● Problem
Identify each line in the items that contains the word "Ценић", and copy those lines.

********

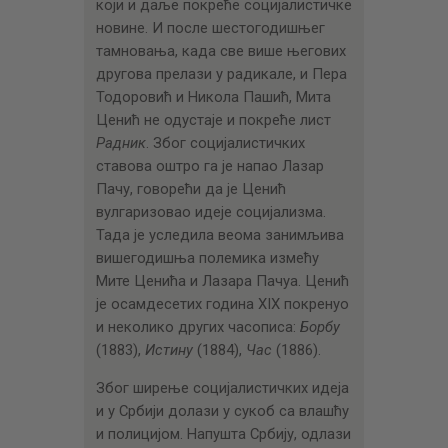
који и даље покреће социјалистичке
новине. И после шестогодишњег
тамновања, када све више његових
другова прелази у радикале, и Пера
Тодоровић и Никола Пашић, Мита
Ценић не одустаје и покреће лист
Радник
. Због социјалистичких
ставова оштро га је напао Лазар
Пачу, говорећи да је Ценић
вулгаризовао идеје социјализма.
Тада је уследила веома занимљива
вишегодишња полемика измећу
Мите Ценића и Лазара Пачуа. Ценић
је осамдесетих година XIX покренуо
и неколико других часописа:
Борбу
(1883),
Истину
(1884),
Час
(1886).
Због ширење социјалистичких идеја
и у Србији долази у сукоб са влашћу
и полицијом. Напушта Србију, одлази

********

● Exercise result
Ценић не одустаје и покреће лист
Пачу, говорећи да је Ценић
Мите Ценића и Лазара Пачуа. Ценић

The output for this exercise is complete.